Diamond’s not forever
Bob Diamond is an American Banker and until his resignation today was Chief Executive of Barclays Bank having previously headed up the bank’s investment arm. It is the bank’s investment arm during Mr Diamond’s watch that has been the subject of an investigation by the Financial Services Act (FSA) leading to a record fine for Barclays of £290m. The FSA found Barclays had committed ‘serious, widespread’ breaches of City rules relating to the Libor and Euribor rates. In short Barclays were deliberately lying about the rates other banks were charging it for loans. Giving a lower reading than the true rate would give the impression Barclays was considered a better lending risk than it was, making it easier for Barclays to borrow money. Giving a higher rate could have inflated profits artificially, misleading investors and regulators. Following on from the banking crisis and lack of public confidence in banks, this undeniable proof that at least one major bank was willing to systematically lie for its own best interests was always going to lead to wholesale slaughter at senior level as Barclays seeks desperately to limit the substantial damage to its reputation. Libor (and its European equivalent Euribor) is an incredibly important benchmark reference rate, and it is relied on for many, many hundreds of thousands of contracts all over the world.
Marcus Agius has resigned as Chairman of Barclays over the scandal saying the buck stops with him. That was certainly the view of Bob Diamond who only a few days ago publically announced he would not be resigning over the matter. Mr Diamond who earned £20.9m in 2011, and is reported to have wealth of £105m, had initially proposed only not taking his bonus for this year! For him this was at best a slap on the wrist. His subsequent resignation today with immediate effect comes as no surprise to the rest of us. He claims he was not aware of what was going on in the investment arm of Barclays which he headed.
Mr Diamond told MPs last year that the time for “remorse and apology” by banks over their role in the financial crisis should end. While the FSA investigation has concluded, the UK Serious Fraud Office are looking into whether any criminal offences have been committed. In addition the U.S. Department of Justice has also been involved in the investigation. Remorse and apology are back on the agenda at Barclays. The last Bob in pensions to be in this much trouble at least had the good grace to fall off the back of his boat. Mr Diamond had to be pushed.

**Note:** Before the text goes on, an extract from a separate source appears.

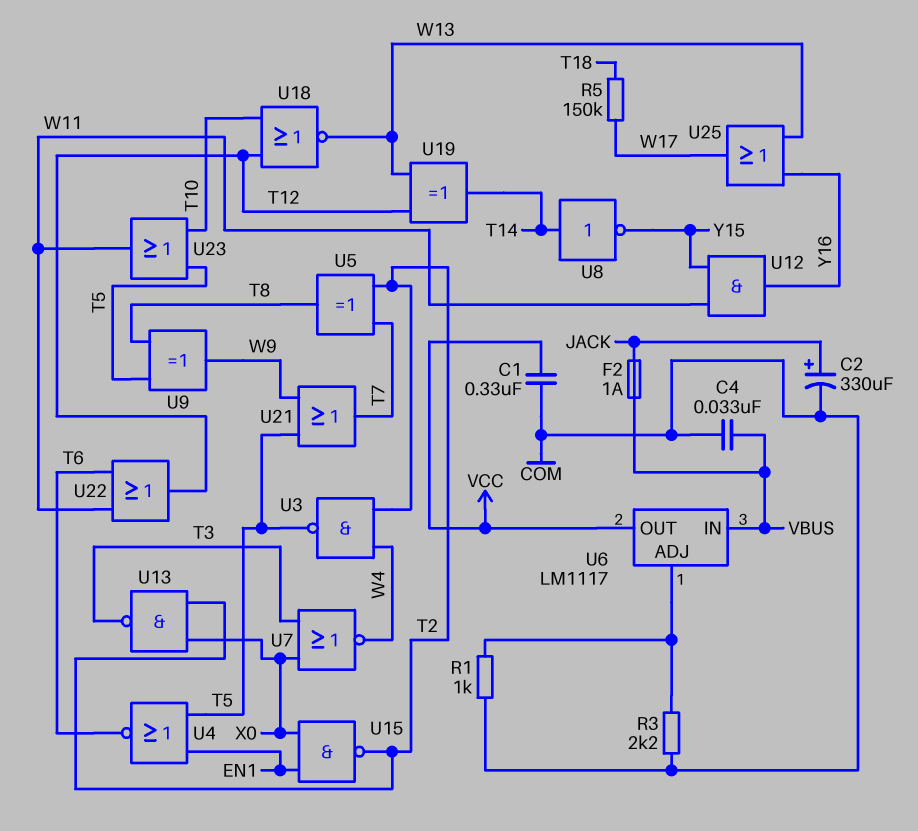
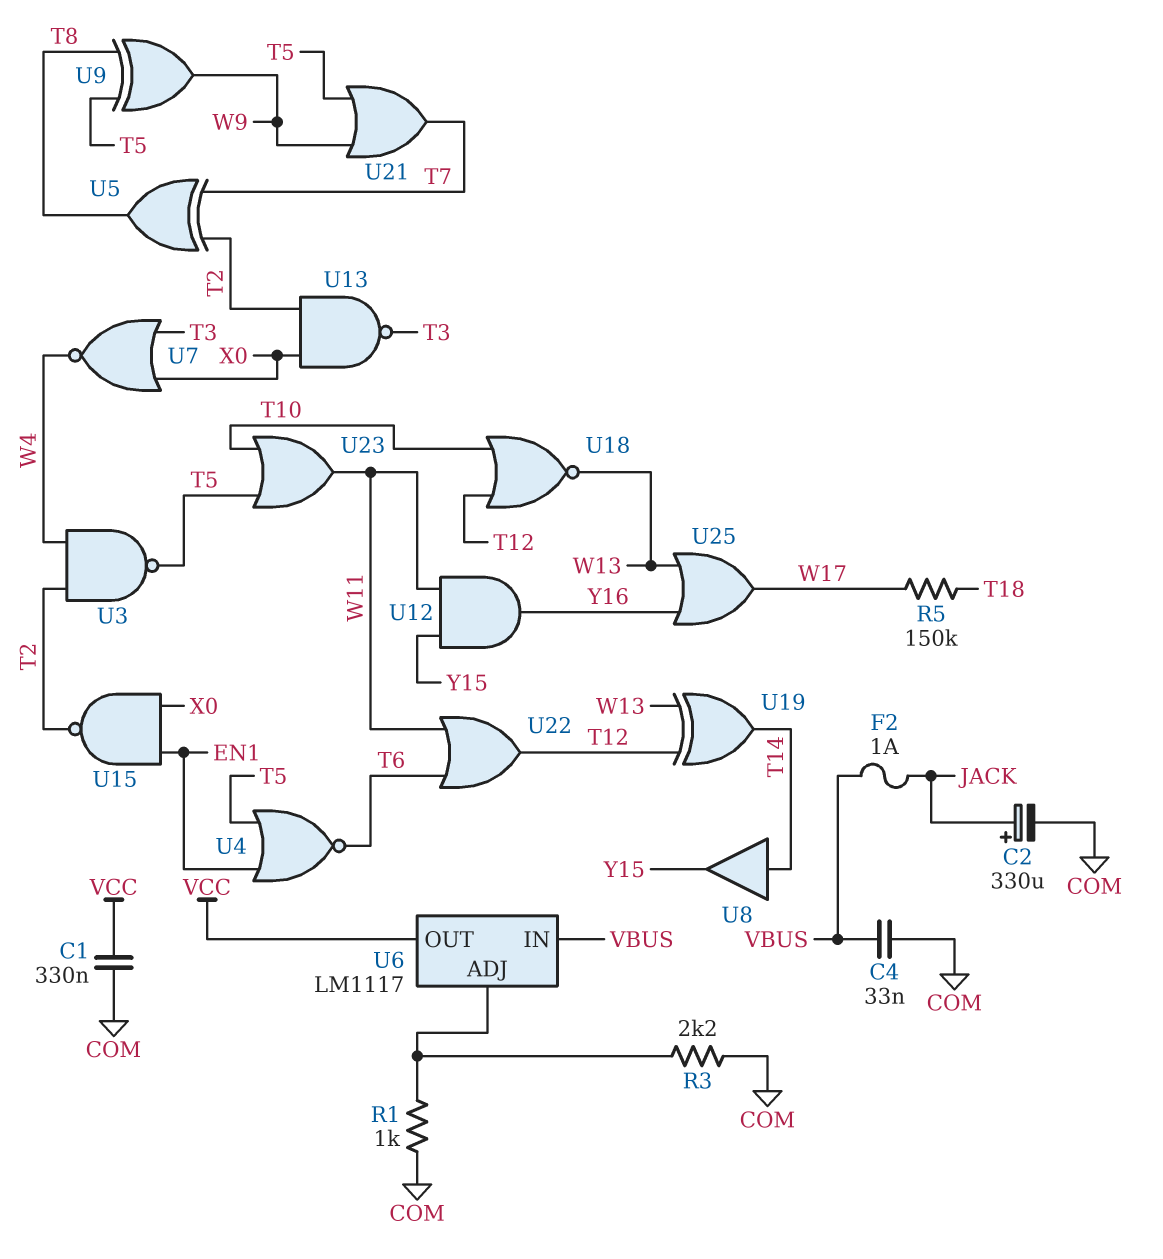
U8: NOT (in T14, out Y15) -> buffer (in T14, out Y15)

Barclays manipulation of the LIBOR rate may have impacted on occupational pension schemes for example:
- It commonly affects commercial mortgages in which pension schemes may have made investments
- It could have affected swaps
- Anyone buying Barclays short-term bonds may have been paid less interest than they should have been paid
- And any pension schemes who had large exposure to Barclays shares will have suffered when they nosedived following the announcement of the fine last week. Moreover as many otherwise prosperous businesses have found out a scandal of this proportion can affect their long term prosperity and even drive them out of business
Because of the difficulty in unpicking relevant transactions and proving that Barclays lies actually impacted on any given transaction it is unlikely that those affected will be aware of possible losses. Nevertheless, I expect there will be a number of pension schemes considering legal action to try to establish their losses and then mitigate them – if this had happened in the US I expect a class action would have been inevitable. With other banks expected to be implicated in the weeks ahead this issue could run on for years.
Deputy Prime Minister Nick Clegg has said we need people in banking who take responsibility when things go wrong, not just the big bucks when things go right. We also, I would suggest, need people in Government to impose much tighter laws on banks to make them be behave professionally and in a reasonable and decent manner. The public image of bankers already at an all-time low means banks and in particular Barclays can ill afford another scandal. We can only hope that that Mr Clegg and his colleagues now put the banks under the same sort of scrutiny as trustees of pension funds,
When your pension funds investment manager is claiming to have met his target of say “LIBOR plus 3″, ask him whose LIBOR rate he is using – the real one or Barclays?
I am the Managing Director of Buck Consultants in Europe. The opinions expressed here are my own, and do not necessarily represent Buck’s positions, strategies, or ideas.